Roman Dementiev

Better external memory suffix array construction

Suffix arrays are a simple and powerful data structure for text processing that can be used for full text indexes, data compression, and many other applications, in particular, in bioinformatics. However, so far, it has appeared prohibitive to build suffix arrays for huge inputs that do not fit into main memory. This paper presents design, analysis, implementation, and experimental evaluation of several new and improved algorithms for suffix array construction. The algorithms are asymptotically optimal in the worst case or on average. Our implementation can construct suffix arrays for inputs of up to 4-GB in hours on a low-cost machine. As a tool of possible independent interest, we present a systematic way to design, analyze, and implement pipelined algorithms.

Asynchronous parallel disk sorting

We develop an algorithm for parallel disk sorting, whose I/O cost approaches the lower bound and that guarantees almost perfect overlap between I/O and computation. Previous algorithms have either suboptimal I/O volume or cannot guarantee that I/O and computations can always be overlapped. We give an efficient implementation that can (at least) compete with the best practical implementations but gives additional performance guarantees. For the experiments we have configured a state of the art machine that can sustain full bandwidth I/O with eight disks and is very cost effective.

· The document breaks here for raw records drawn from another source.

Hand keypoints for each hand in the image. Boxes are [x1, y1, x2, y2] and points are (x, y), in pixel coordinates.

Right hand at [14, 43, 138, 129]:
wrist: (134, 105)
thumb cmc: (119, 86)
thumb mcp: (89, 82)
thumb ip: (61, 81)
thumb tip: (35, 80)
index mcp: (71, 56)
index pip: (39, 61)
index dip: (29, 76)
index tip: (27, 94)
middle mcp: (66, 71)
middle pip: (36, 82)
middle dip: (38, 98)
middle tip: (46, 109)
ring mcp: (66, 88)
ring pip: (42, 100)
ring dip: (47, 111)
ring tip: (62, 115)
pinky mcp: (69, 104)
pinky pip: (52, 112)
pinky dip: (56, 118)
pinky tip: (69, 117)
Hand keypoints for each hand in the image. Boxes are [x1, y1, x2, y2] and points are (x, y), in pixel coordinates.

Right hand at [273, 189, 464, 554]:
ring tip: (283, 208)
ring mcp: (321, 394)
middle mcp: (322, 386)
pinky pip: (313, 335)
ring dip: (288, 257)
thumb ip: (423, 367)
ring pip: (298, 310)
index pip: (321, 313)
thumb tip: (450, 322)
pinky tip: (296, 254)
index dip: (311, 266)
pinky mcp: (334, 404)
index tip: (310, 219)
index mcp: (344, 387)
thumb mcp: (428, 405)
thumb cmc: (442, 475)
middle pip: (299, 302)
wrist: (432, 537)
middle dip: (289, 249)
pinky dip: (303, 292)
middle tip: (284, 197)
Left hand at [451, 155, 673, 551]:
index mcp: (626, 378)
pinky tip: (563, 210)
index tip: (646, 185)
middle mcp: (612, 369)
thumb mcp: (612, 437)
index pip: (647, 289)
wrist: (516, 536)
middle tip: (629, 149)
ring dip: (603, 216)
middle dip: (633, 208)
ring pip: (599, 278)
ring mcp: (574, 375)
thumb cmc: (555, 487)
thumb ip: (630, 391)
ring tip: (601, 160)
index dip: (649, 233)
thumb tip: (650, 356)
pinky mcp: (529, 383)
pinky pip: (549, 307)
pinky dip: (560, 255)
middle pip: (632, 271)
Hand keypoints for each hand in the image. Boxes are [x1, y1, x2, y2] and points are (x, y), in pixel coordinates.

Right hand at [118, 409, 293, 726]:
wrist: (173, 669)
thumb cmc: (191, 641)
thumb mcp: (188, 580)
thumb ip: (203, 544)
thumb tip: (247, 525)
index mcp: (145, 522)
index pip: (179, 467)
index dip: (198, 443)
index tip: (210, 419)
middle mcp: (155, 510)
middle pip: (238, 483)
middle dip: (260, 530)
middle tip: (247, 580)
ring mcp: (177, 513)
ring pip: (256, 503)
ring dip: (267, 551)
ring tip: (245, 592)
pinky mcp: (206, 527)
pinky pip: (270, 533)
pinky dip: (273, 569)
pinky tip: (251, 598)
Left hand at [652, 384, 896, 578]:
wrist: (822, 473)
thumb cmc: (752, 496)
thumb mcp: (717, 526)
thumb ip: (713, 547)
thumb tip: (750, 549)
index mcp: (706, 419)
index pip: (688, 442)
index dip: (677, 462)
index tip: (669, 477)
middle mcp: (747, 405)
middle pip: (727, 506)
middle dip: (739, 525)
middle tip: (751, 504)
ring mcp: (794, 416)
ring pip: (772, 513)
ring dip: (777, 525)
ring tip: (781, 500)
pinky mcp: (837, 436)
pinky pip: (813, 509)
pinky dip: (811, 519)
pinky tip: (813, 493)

A computational study of external-memory BFS algorithms

Breadth First Search (BFS) traversal is an archetype for many important graph problems. However, computing a BFS level decomposition for massive graphs was considered nonviable so far, because of the large number of I/Os it incurs. This paper presents the first experimental evaluation of recent external-memory BFS algorithms for general graphs. With our STXXL based implementations exploiting pipelining and disk-parallelism, we were able to compute the BFS level decomposition of a web-crawl based graph of around 130 million nodes and 1.4 billion edges in less than 4 hours using single disk and 2.3 hours using 4 disks. We demonstrate that some rather simple external-memory algorithms perform significantly better (minutes as compared to hours) than internal-memory BFS, even if more than half of the input resides internally.

Engineering an External Memory Minimum Spanning Tree Algorithm

We develop an external memory algorithm for computing minimum spanning trees. The algorithm is considerably simpler than previously known external memory algorithms for this problem and needs a factor of at least four less I/Os for realistic inputs.

STXXL: standard template library for XXL data sets

We present a software library Stxxl, that enables practice-oriented experimentation with huge data sets. Stxxl is an implementation of the C++ standard template library STL for external memory computations. It supports parallel disks, overlapping between I/O and computation, and pipelining technique that can save more than half of the I/Os. Stxxl has already been used for computing minimum spanning trees, connected components, breadth-first search decompositions, constructing suffix arrays, and computing social network analysis metrics.

Building a parallel pipelined external memory algorithm library

Large and fast hard disks for little money have enabled the processing of huge amounts of data on a single machine. For this purpose, the well-established STXXL library provides a framework for external memory algorithms with an easy-to-use interface. However, the clock speed of processors cannot keep up with the increasing bandwidth of parallel disks, making many algorithms actually compute-bound.